PROBLEM TO SOLVE:
Reproduce the entries below exactly, but only from the line containing "Document page, 1241x1754 pixels." to the line containing "Identify the document", inclusive.

*** Block opens ***

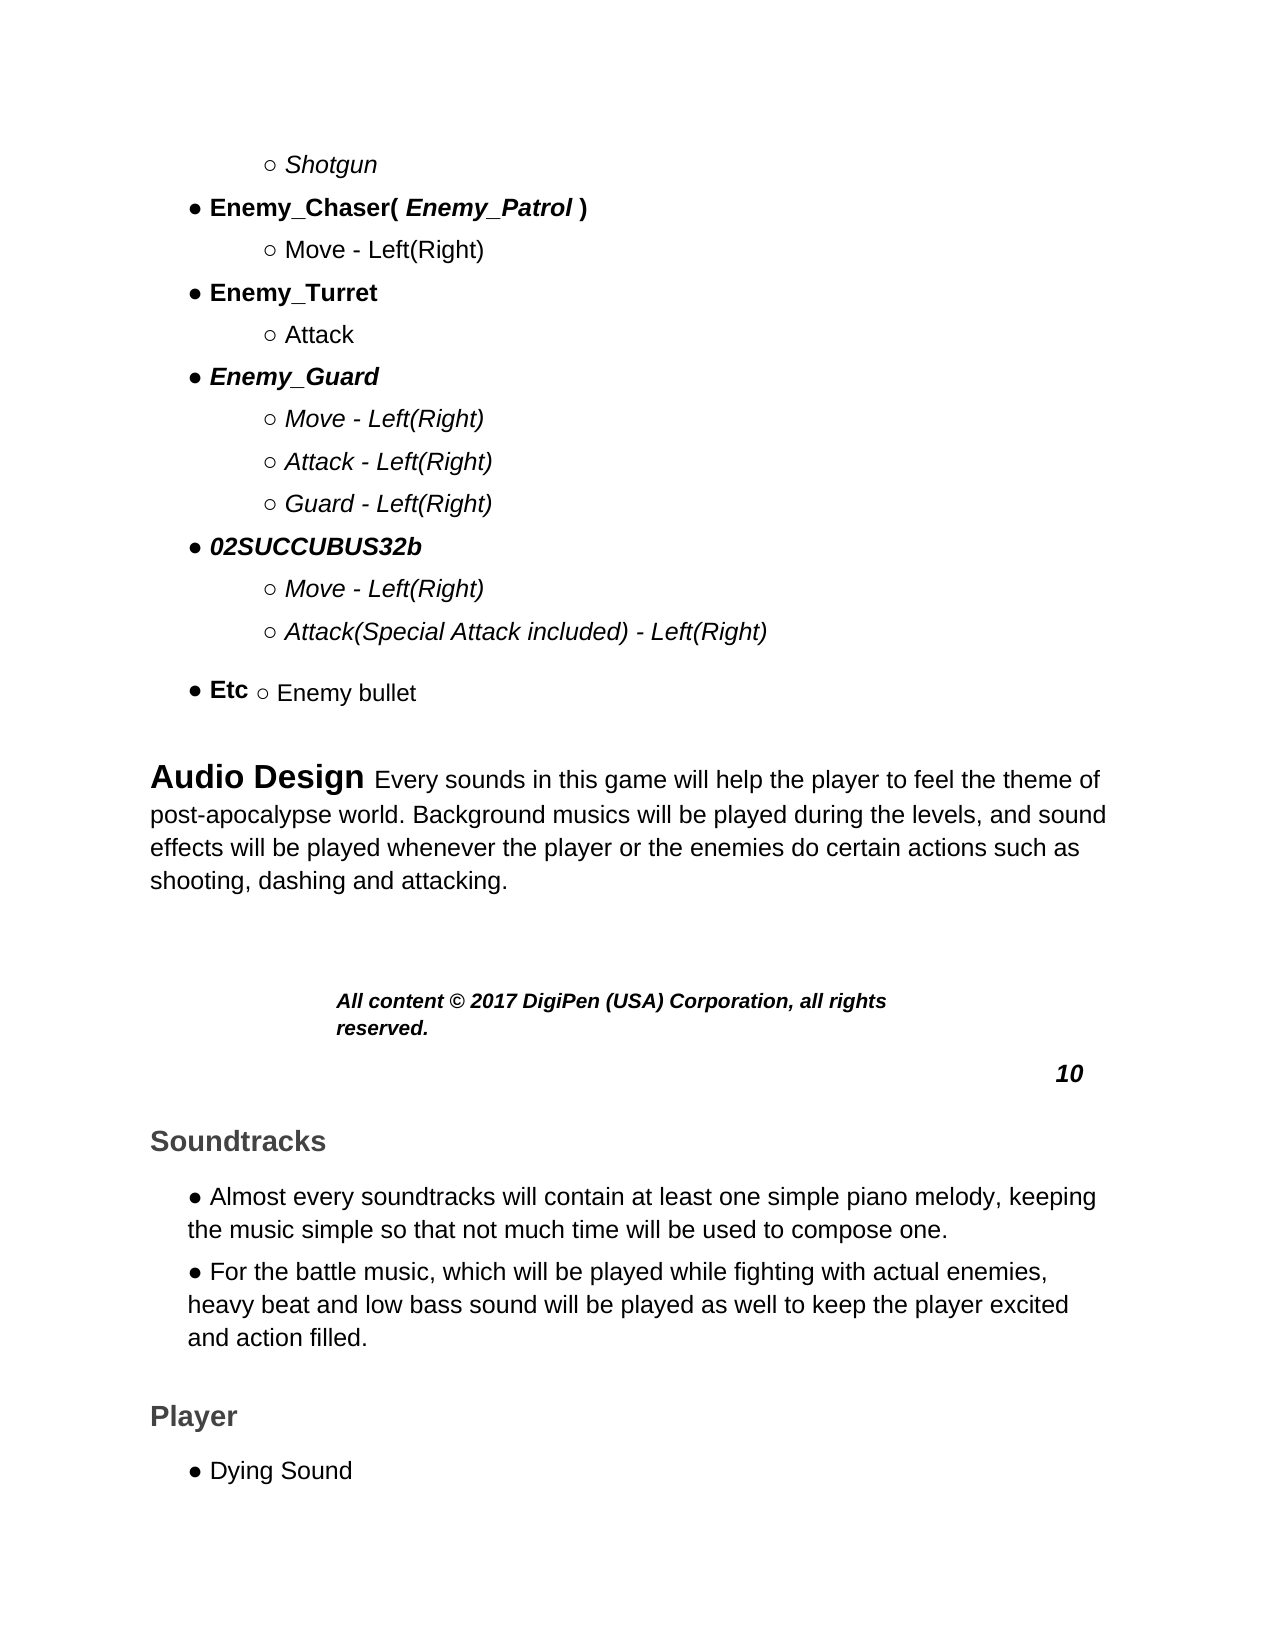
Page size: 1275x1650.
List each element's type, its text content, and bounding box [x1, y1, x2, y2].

text ● Dying Sound [187, 1456, 402, 1484]
text Player [150, 1399, 272, 1432]
text ○ Move - Left(Right) [262, 574, 534, 603]
text ● Enemy_Chaser( Enemy_Patrol ) [187, 192, 623, 221]
text Audio Design Every sounds in this game will help the player to feel the theme of post-apocalypse world. Background musics will be played during the levels, and sound effects will be played whenever the player or the enemies do certain actions such as shooting, dashing and attacking. [150, 757, 1110, 894]
text ○ Move - Left(Right) [262, 404, 534, 433]
text ○ Move - Left(Right) [262, 235, 534, 264]
text ● For the battle music, which will be played while fighting with actual enemies, heavy beat and low bass sound will be played as well to keep the player excited and action filled. [187, 1257, 1098, 1351]
text ● Enemy_Turret [187, 277, 427, 306]
text ○ Attack - Left(Right) [262, 447, 543, 476]
text ○ Attack(Special Attack included) - Left(Right) [262, 616, 818, 645]
text All content © 2017 DigiPen (USA) Corporation, all rights reserved. [336, 989, 937, 1040]
text ○ Shotgun [262, 150, 427, 179]
text ○ Attack [262, 320, 403, 349]
text ● Enemy_Guard [187, 362, 428, 391]
text ○ Guard - Left(Right) [262, 489, 543, 518]
text ● 02SUCCUBUS32b [187, 532, 472, 561]
text 10 [1055, 1059, 1125, 1088]
text ● Etc ○ Enemy bullet [187, 659, 478, 707]
text Soundtracks [150, 1124, 360, 1158]
text ● Almost every soundtracks will contain at least one simple piano melody, keeping the music simple so that not much time will be used to compose one. [187, 1182, 1116, 1243]
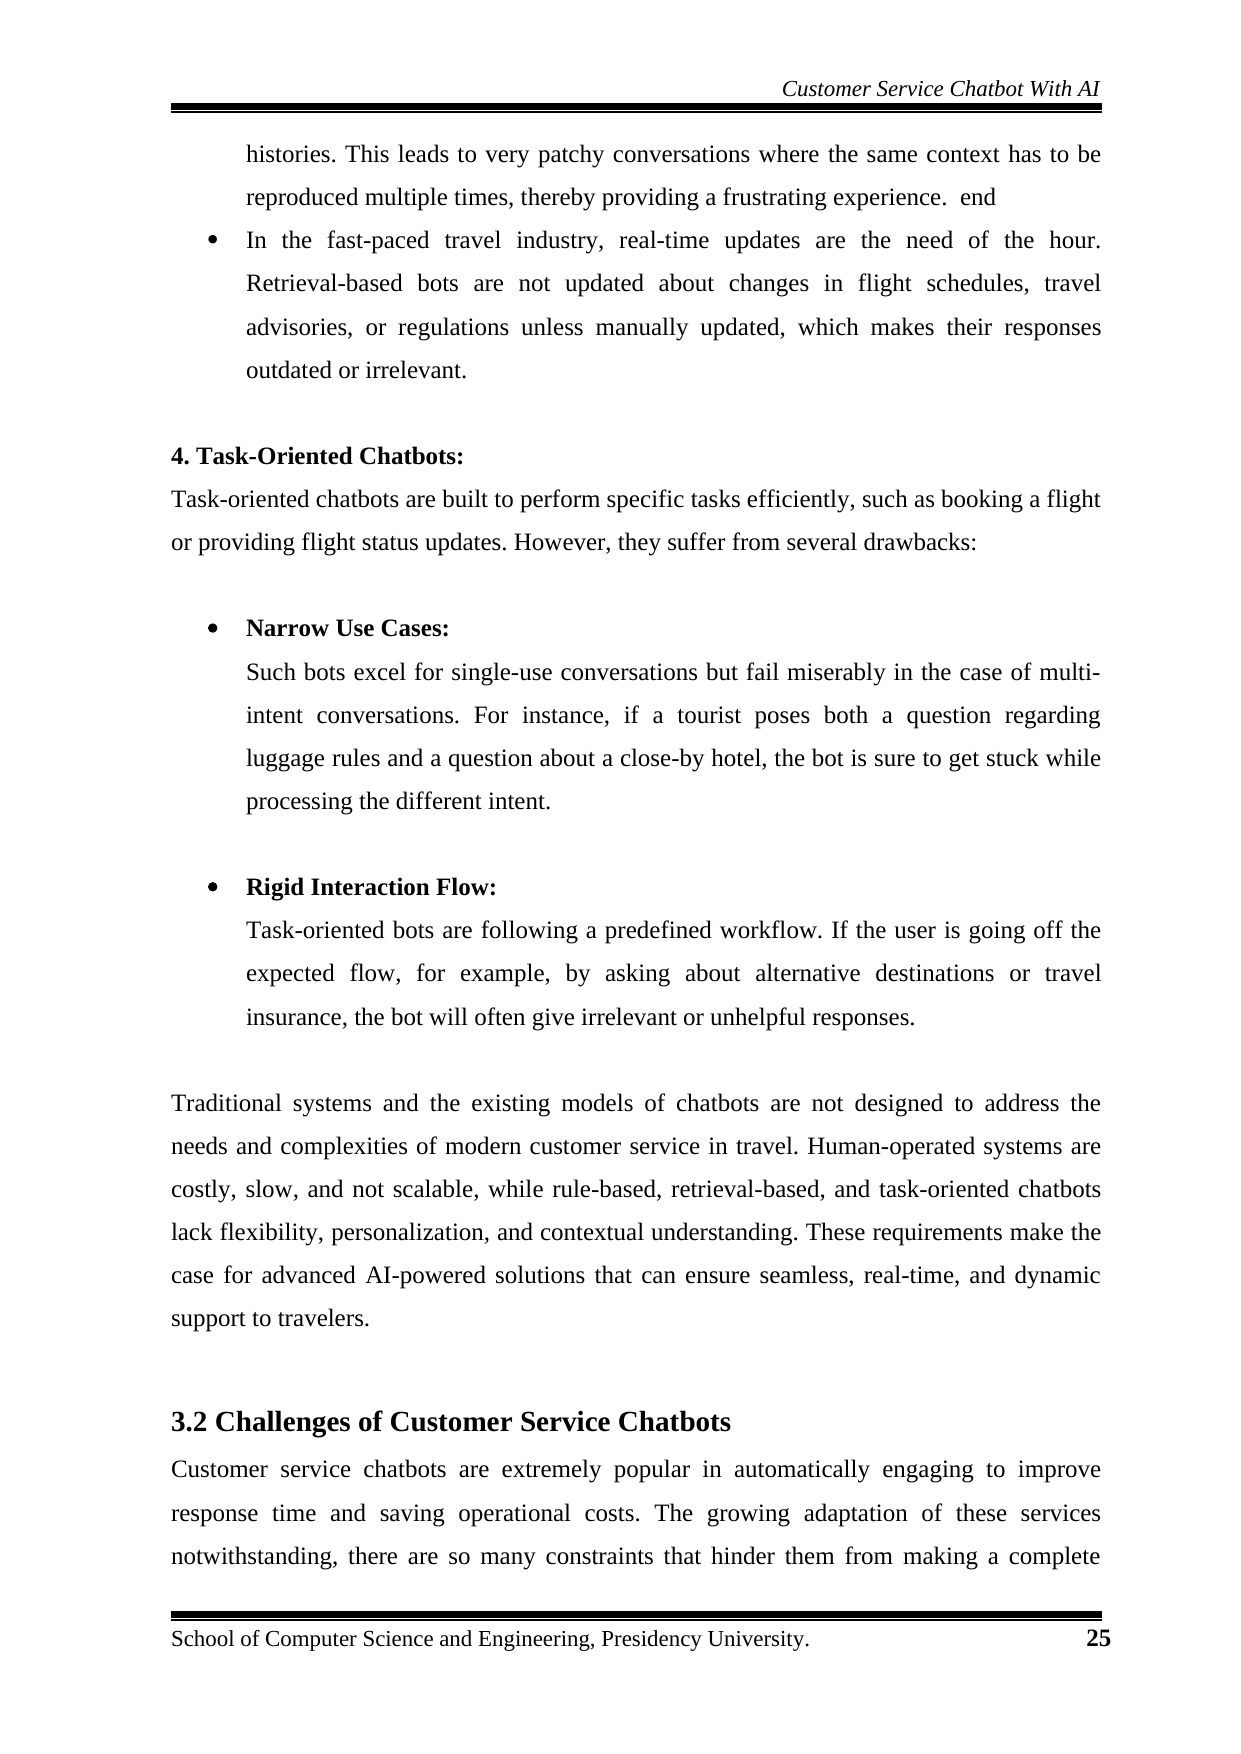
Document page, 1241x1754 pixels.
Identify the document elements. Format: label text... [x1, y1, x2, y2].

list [208, 139, 1102, 211]
list Rigid Interaction Flow: [208, 872, 1102, 901]
list In the fast-paced travel industry, real-time updates are the need of the hour. Retrieval-based bots are not updated about changes in flight schedules, travel advisories, or regulations unless manually updated, which makes their responses outdated or irrelevant. [208, 225, 1102, 383]
list Task-oriented bots are following a predefined workflow. If the user is going off the expected flow, for example, by asking about alternative destinations or travel insurance, the bot will often give irrelevant or unhelpful responses. [246, 915, 1102, 1030]
text 4. Task-Oriented Chatbots: [171, 441, 1102, 470]
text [171, 1454, 1102, 1569]
text 3.2 Challenges of Customer Service Chatbots [171, 1404, 1102, 1438]
text Traditional systems and the existing models of chatbots are not designed to address the needs and complexities of modern customer service in travel. Human-operated systems are costly, slow, and not scalable, while rule-based, retrieval-based, and task-oriented chatbots lack flexibility, personalization, and contextual understanding. These requirements make the case for advanced AI-powered solutions that can ensure seamless, real-time, and dynamic support to travelers. [171, 1088, 1102, 1332]
text Task-oriented chatbots are built to perform specific tasks efficiently, such as booking a flight or providing flight status updates. However, they suffer from several drawbacks: [171, 484, 1102, 556]
list Such bots excel for single-use conversations but fail miserably in the case of multi-intent conversations. For instance, if a tourist poses both a question regarding luggage rules and a question about a close-by hotel, the bot is sure to get stuck while processing the different intent. [246, 657, 1102, 815]
list Narrow Use Cases: [208, 613, 1102, 642]
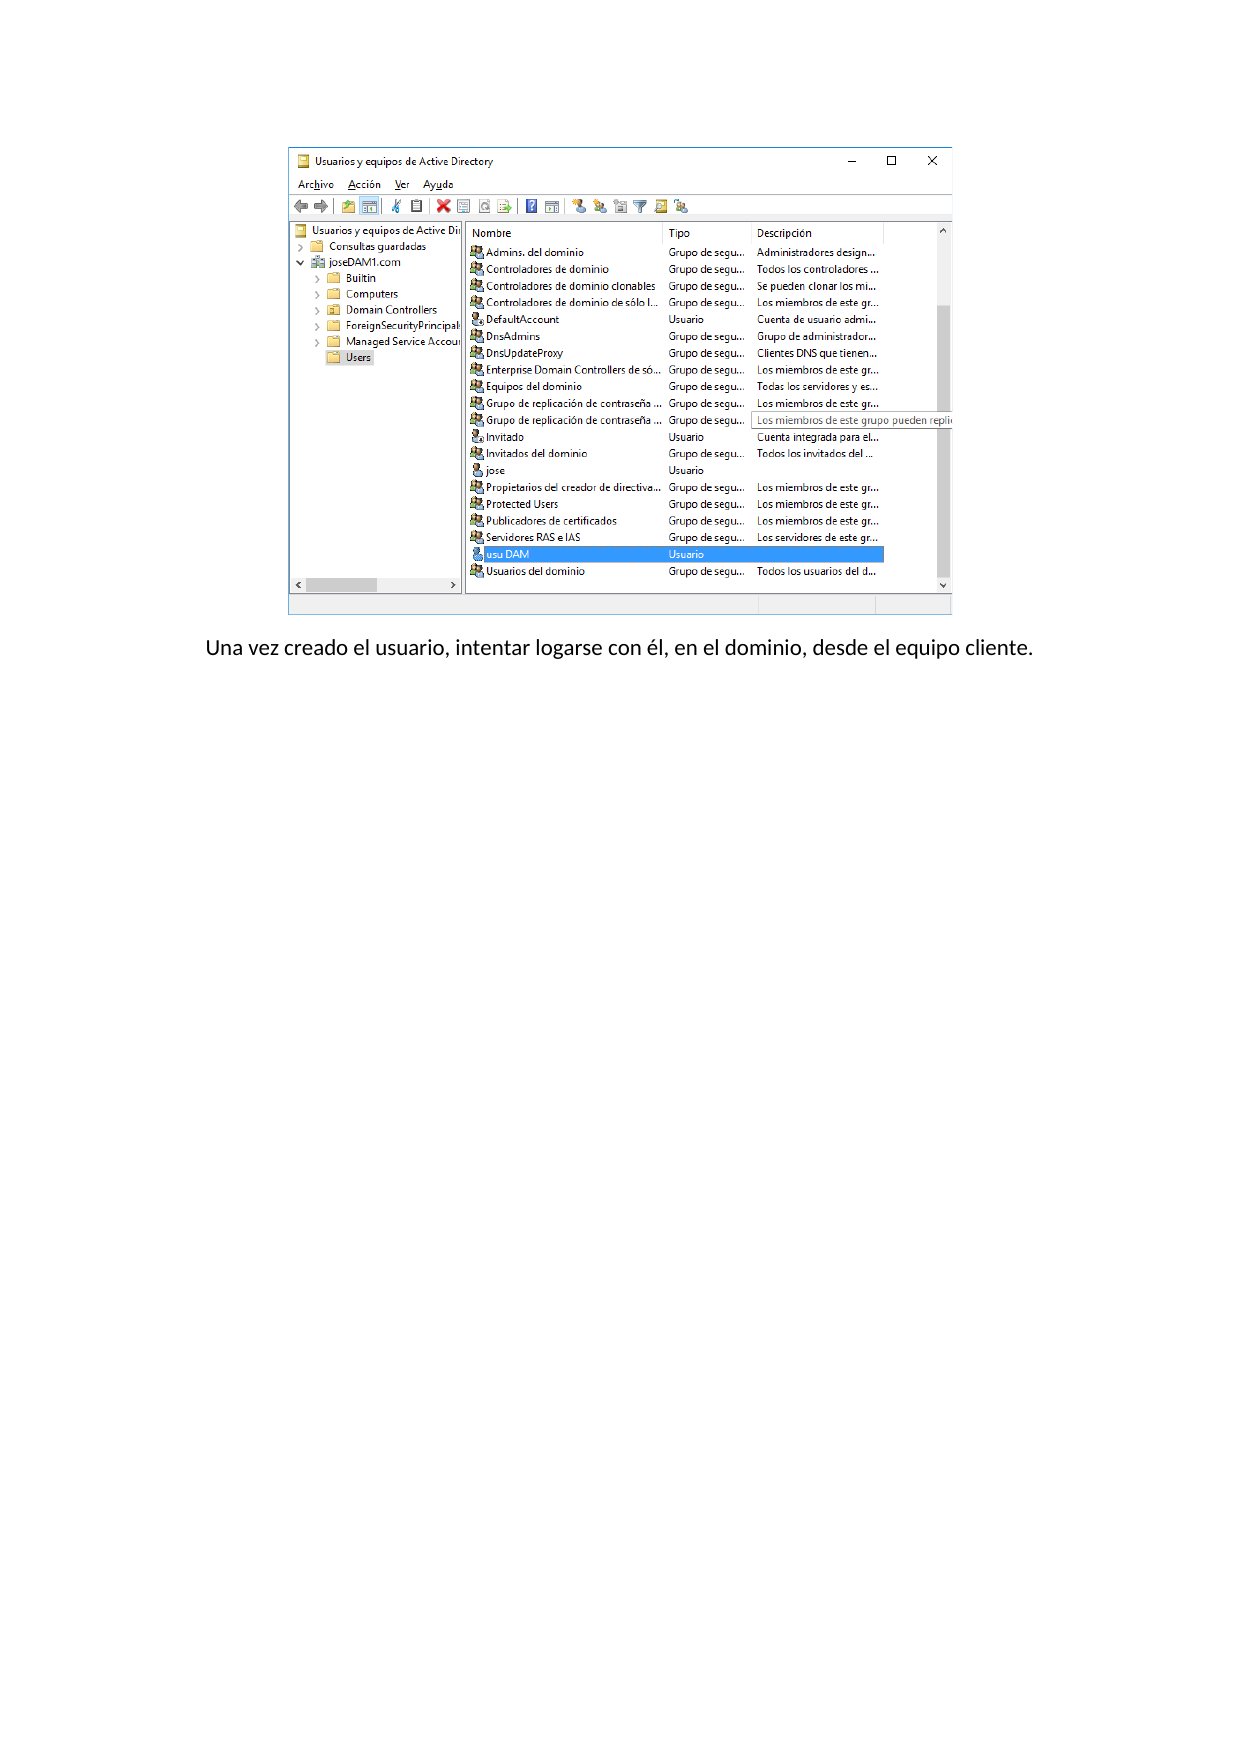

*** Block closes ***

REPLY TO THE TASK:
Document page, 1241x1754 pixels.
Identify the document elements. Format: label text... [x1, y1, x2, y2].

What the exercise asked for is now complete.